ART | CRITIQUE

Armand Jalut

PEmmanuel Posnic
@12 Jan 2008

Les toiles du jeune peintre Armand Jalut forment un univers particulier, riche de ses formes et de ses personnages, entier dans ses couleurs et ses excès, pataud par moment dans sa réalisation: les images s’entrechoquent dans les entrelacs d’une vision hallucinatoire, elles se frottent au réel pour mieux le saborder.

C’est Armand Jalut qui ouvre la saison chez Michel Rein. De la peinture, de quoi surprendre les habitués des lieux, de quoi détonner dans un paysage plutôt voué ici à l’installation ou à la vidéo.
Plus surprenant encore: Jalut est un jeune peintre sorti il y a deux ans de l’École des Beaux-arts de Lyon et qui fait là sa première exposition personnelle. Un coup de pouce salutaire pour un jeune homme qui découvre la peinture à la fin de son cycle d’étude après être passé par la vidéo.

Ce n’est pas pour rien d’ailleurs si sa peinture de tendance figurative se dispense de la préciosité du médium. Elle se nourrit d’influence diverse, Jeff Wall ou Jim Shaw et, d’une certaine manière, de Manet également (notamment dans l’enchevêtrement des plans que le maître impressionniste avait initié avec le Balcon ou le Bar aux Folies-Bergère), mais aussi les films de série b, les scènes d’horreur et le vocabulaire du kitsch.

Dans Les Yeux, trois personnages un verre à la main partagent l’espace avec une bête immonde aux yeux tout à la fois menaçant et implorant.
Dans Le Géant aux bulles, c’est un homme ventripotent qui d’un air suffisant observe deux hommes, l’un s’apprêtant à se boucher le nez et l’autre fabriquant des bulles de savon. Les tableaux de Jalut alignent des récits disloqués, des saynètes potentiellement inquiétantes sans jamais se départir d’un second degré aussi potache qu’il peut être calculé.

Les pantins de son bestiaire ont la saveur de l’étrange et certaines des situations, que l’on aurait dit bricolées depuis un coffre à jouet, exercent sur l’œil une fascination curieuse et interdite. Le garçon d’un bras plus grand que l’autre laisse poindre son malaise persistant alors même que la cocasserie de la scène nous oblige à sourire. Et ce bloc de matière filandreuse, mi-coton mi-chewing-gum sur lequel Le Duc des ombres vient poser son bras de peintre, n’est-il pas une invitation, une évidente attraction pour pénétrer le tableau lui-même et faire face à la croupe du cheval que Jalut décrit comme «érotique et menaçante» ?
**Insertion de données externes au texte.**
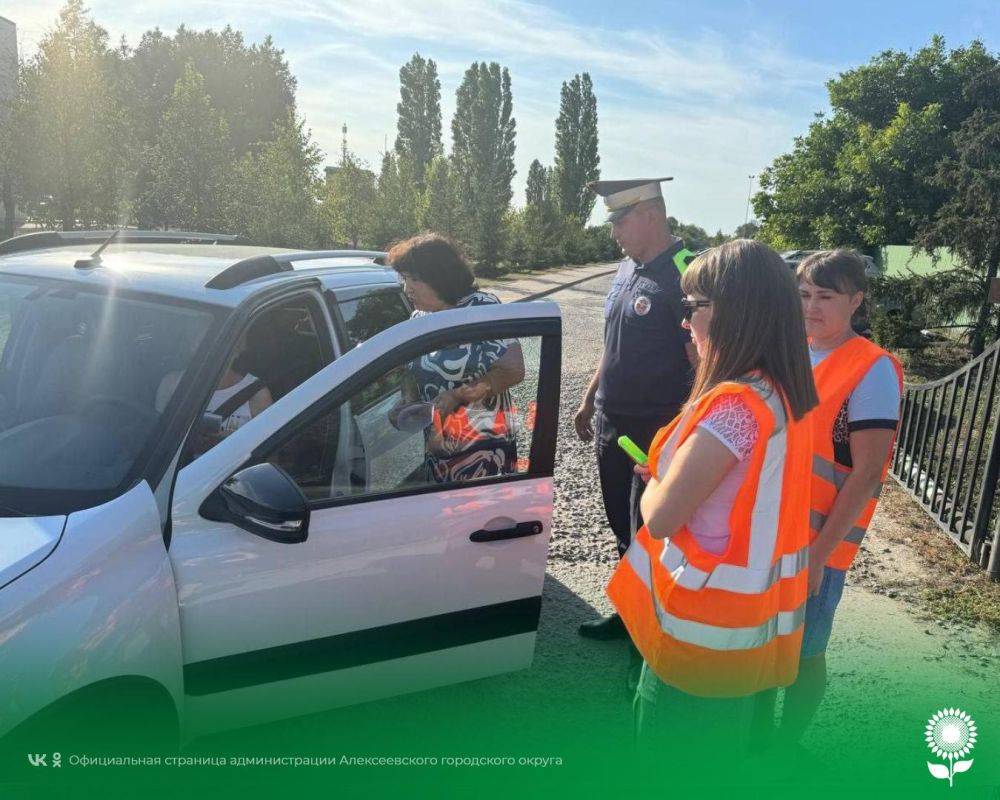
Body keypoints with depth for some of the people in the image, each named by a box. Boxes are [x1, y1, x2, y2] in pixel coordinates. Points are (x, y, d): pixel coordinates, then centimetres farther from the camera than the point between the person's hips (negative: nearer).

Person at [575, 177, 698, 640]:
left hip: (656, 432, -8)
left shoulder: (684, 275, -17)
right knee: (622, 525, 20)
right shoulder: (627, 268, 10)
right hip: (612, 427, 8)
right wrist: (589, 403, 22)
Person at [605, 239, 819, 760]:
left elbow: (661, 516, -27)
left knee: (669, 740, 14)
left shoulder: (734, 405, -29)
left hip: (705, 621, -8)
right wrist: (673, 475, 1)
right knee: (716, 735, 28)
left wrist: (653, 482, -7)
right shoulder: (780, 394, 1)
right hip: (744, 612, 8)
Le tableau chez Armand Jalut renferme un mystère, même plusieurs à la fois. Ces énigmes ouvrent la voie à d’autres possibles, à une aire où la narration n’a plus prise, là où chaque spectateur interprète selon ses propres mirages. Une jolie et douce perversion donc, une fantasmagorie de l’intime pour un jeu de tiroirs que le grand Magritte n’aurait probablement pas renié.

Traducciòn española : Patricia Avena

Armand Jalut
— Duc des ombres, 2006. Huile sur toile. 170 x 170 cm.
— Un bras plus grand que l’autre, 2006. Huile sur toile. 195 x 130 cm.
— Les Trous dans le mur, 2006. Huile sur toile. 162 x 130 cm.
— Les Yeux, 2006. Huile sur toile. 160 x 160 cm.
— Les Briques, 2006. Huile sur toile. 195 x 130 cm.
— Le Géant aux bulles, 2006. Huile sur toile. 130 x 162 cm.
— Le Van aux limaces, 2006. Huile sur toile. 110 x 135 cm.